An alarm sounded in one of the cubicles, and he skittered backward a few steps with an apologetic smile. “I’m not sure. We’re so busy.”
He ran to help somebody whose condition was truly critical, and I retraced my steps down the hall, dialing Guidry as I walked. He wasn’t in, so I left a message on his voice mail, telling him that Phillip wasn’t safely tucked away in the hospital any longer, but with his parents.
Morosely, I drove to Bayfront Village, where I found Cora up and dressed. She looked worn, but a lot stronger.
“I decided to go downstairs and have a bite in the dining room,” she said. “I guess I’ve been in this room by myself long enough.”
“That’s good, Cora. Is there anything I can do for you while I’m here?”
“No, dear, I’m all right for now. You’ve been very sweet to look in on me, Dixie. You’re a good girl.”
We went into the hall, and as I helped her lock her door, I said, “Cora, what do you know about Dr. Coffey?”

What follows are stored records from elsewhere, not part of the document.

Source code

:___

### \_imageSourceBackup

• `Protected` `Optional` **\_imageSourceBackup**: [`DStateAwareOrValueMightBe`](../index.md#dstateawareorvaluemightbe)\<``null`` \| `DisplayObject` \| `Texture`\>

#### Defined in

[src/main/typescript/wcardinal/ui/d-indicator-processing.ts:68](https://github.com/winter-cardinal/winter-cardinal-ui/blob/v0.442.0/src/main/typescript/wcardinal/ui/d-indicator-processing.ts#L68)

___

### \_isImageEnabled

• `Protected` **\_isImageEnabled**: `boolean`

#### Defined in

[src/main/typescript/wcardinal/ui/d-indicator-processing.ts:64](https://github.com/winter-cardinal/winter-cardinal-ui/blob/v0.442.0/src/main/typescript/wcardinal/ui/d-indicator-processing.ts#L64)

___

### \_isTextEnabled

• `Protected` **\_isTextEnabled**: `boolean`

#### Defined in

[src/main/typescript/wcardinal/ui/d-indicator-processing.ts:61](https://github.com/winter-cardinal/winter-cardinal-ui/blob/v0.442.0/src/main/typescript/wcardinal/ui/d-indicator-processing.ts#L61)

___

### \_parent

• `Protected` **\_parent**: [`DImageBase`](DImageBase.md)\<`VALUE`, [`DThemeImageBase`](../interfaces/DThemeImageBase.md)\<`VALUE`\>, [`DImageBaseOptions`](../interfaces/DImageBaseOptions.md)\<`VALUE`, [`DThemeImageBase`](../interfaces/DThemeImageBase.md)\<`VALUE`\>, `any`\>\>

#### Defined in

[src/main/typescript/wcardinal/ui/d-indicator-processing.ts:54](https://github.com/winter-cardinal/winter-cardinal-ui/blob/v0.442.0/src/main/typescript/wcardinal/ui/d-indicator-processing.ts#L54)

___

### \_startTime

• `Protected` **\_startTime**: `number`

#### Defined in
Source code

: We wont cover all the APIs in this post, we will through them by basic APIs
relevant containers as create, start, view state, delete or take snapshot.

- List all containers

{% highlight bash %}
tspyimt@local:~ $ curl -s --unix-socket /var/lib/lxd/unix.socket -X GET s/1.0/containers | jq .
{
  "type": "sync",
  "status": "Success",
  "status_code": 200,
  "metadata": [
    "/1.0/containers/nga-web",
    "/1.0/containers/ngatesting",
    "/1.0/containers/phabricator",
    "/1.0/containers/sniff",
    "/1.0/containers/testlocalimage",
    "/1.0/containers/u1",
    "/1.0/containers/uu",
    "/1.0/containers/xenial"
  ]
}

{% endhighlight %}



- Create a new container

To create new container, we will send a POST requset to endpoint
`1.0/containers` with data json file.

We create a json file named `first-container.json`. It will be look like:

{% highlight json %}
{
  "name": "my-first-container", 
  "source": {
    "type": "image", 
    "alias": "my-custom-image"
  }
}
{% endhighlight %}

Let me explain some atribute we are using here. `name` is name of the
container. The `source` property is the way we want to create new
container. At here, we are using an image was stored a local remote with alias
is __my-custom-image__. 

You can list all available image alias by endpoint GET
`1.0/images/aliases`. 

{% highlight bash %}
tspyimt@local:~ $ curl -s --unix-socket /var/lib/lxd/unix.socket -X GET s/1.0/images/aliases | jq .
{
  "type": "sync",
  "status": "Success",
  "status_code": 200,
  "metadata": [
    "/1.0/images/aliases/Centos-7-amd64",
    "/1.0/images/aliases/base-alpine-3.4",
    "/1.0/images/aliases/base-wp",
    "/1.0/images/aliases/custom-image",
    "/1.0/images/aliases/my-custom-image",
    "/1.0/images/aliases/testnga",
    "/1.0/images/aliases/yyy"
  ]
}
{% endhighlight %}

She smiled. “Oh, he’s a strange man, dear. I don’t go to him anymore, not since he and Marilee split up. They were engaged, you know.”
We started walking toward the elevator, Cora taking teensy steps and me slowing down to such a slow pace that I felt off balance.
I said, “I talked to him this morning and he said he had been so jealous of Marilee that he would hide in the bushes and watch her house. I’m wondering if he kept doing that even after they broke off their engagement.”
“You’re wondering if he killed Harrison and Marilee?”
“I’ve thought about that, yes.”
“Dixie, I told you before, Harrison Frazier killed Marilee. Now I don’t know who killed Harrison, and I can’t say that I care a whole lot. That’s awful, I know, but it’s the truth.”
“Was Dr. Coffey always your doctor?”
“Not my regular doctor. He just does hearts, I think. No, I had some chest pain and nothing would do for Marilee but that I see a heart specialist. She took me to him, and he did some tests. At first, he thought I needed one of those operations where they take a detour around your heart. I don’t know how they do that exactly, but people get it done all the time. But then he decided I didn’t need that after all, and I just went back a few times. Him and Marilee were pretty hot and heavy there for a while, but then she got mad at him about something, I never did know what, and quit him.”